Below you can download and read Aisling Crean’s 2022 position paper for the course Digital Futures for Learning, part of the MSc in Digital Education at the University of Edinburgh. You can also download and engage with the question-set below based on the paper. Crean’s paper focuses on face-based affect detection systems (FADS) that aim to detect, classify, and regulate emotions by analysing any particular face (Crawford, 2021: 153) and their deployment in schools.

[SEPTEMBER 5TH 2022 NOTE: SINCE THIS OER WAS CREATED IN APRIL 2022, CREAN’S PAPER AND THE ACCOMPANYING QUESTION SET HAVE BEEN TEMPORARILY REMOVED TO PRESERVE ANONYMOUS REVIEW SINCE THE PAPER IS NOW UNDER REVIEW AT A JOURNAL.]

We’re now almost ready to move onto the final block, where we can consider the implications of the topics we have covered over the last few blocks for the future of education.
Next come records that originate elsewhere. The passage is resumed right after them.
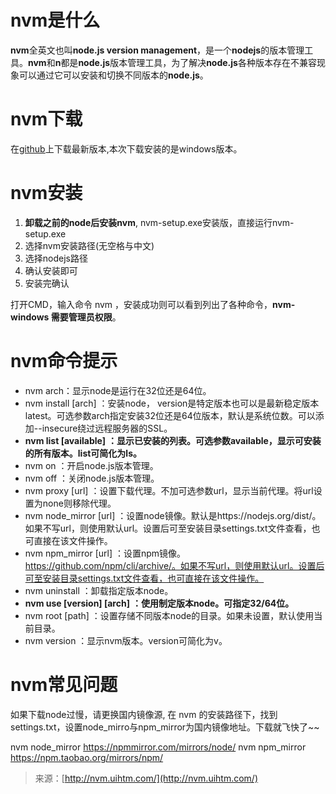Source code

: # nvm是什么

**nvm**全英文也叫**node.js version management**，是一个**nodejs**的版本管理工具。**nvm**和**n**都是**node.js**版本管理工具，为了解决**node.js**各种版本存在不兼容现象可以通过它可以安装和切换不同版本的**node.js**。

# nvm下载

在[github](https://github.com/coreybutler/nvm-windows/releases)上下载最新版本,本次下载安装的是windows版本。

# nvm安装

1. **卸载之前的node后安装nvm**, nvm-setup.exe安装版，直接运行nvm-setup.exe
2. 选择nvm安装路径(无空格与中文)
3. 选择nodejs路径
4. 确认安装即可
5. 安装完确认

打开CMD，输入命令 nvm ，安装成功则可以看到列出了各种命令，**nvm-windows 需要管理员权限**。

# nvm命令提示

- nvm arch：显示node是运行在32位还是64位。
- nvm install <version> [arch] ：安装node， version是特定版本也可以是最新稳定版本latest。可选参数arch指定安装32位还是64位版本，默认是系统位数。可以添加--insecure绕过远程服务器的SSL。
- **nvm list [available]** **：显示已安装的列表。可选参数available，显示可安装的所有版本。list可简化为ls。**
- nvm on ：开启node.js版本管理。
- nvm off ：关闭node.js版本管理。
- nvm proxy [url] ：设置下载代理。不加可选参数url，显示当前代理。将url设置为none则移除代理。
- nvm node_mirror [url] ：设置node镜像。默认是https://nodejs.org/dist/。如果不写url，则使用默认url。设置后可至安装目录settings.txt文件查看，也可直接在该文件操作。
- nvm npm_mirror [url] ：设置npm镜像。https://github.com/npm/cli/archive/。如果不写url，则使用默认url。设置后可至安装目录settings.txt文件查看，也可直接在该文件操作。
- nvm uninstall <version> ：卸载指定版本node。
- **nvm use [version] [arch]** **：使用制定版本node。可指定32/64位。**
- nvm root [path] ：设置存储不同版本node的目录。如果未设置，默认使用当前目录。
- nvm version ：显示nvm版本。version可简化为v。

# nvm常见问题

如果下载node过慢，请更换国内镜像源, 在 nvm 的安装路径下，找到 settings.txt，设置node_mirro与npm_mirror为国内镜像地址。下载就飞快了~~

nvm node_mirror https://npmmirror.com/mirrors/node/
nvm npm_mirror https://npm.taobao.org/mirrors/npm/

> 来源：[http://nvm.uihtm.com/](http://nvm.uihtm.com/)
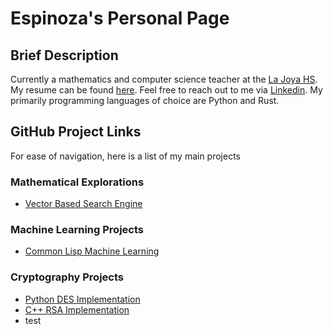 # Espinoza's Personal Page

## Brief Description

Currently a mathematics and computer science teacher at the [La Joya HS](https://ljhs.lajoyaisd.com/). My resume can be found [here](https://raw.githubusercontent.com/0x17io/0x17io.github.io/main/jre_resume.pdf). Feel free to reach out to me via [Linkedin](https://www.linkedin.com/in/jose-ruben-espinoza/). My primarily programming languages of choice are Python and Rust.

## GitHub Project Links
For ease of navigation, here is a list of my main projects

### Mathematical Explorations
 - [Vector Based Search Engine](https://github.com/0x17io/optimized_SearchEngine)
### Machine Learning Projects
 - [Common Lisp Machine Learning](https://github.com/0x17io/RevivingCommonLispML)
### Cryptography Projects
 - [Python DES Implementation](https://github.com/0x17io/python_des_implementation)
 - [C++ RSA Implementation](https://github.com/0x17io/basic_rsa)
 - test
But before we do, engage with the reflection activity below to finish up this block.

REFLECTION

Education is often regarded as a developmental preparation for citizenship of a democratic society that espouses values like liberty, equality, freedom of thought and freedom of expression. What consequences for such a democracy might an educational future have where the social and emotional lives of school children are subject to the often unjust ‘educative nudgings’ of algorithms, especially algorithms owned by powerful multinational corporations like Google? In such a future, how might such powerful corporations be held accountable for unjust algorithmic decision-making that inflicts harm on a person’s educational development?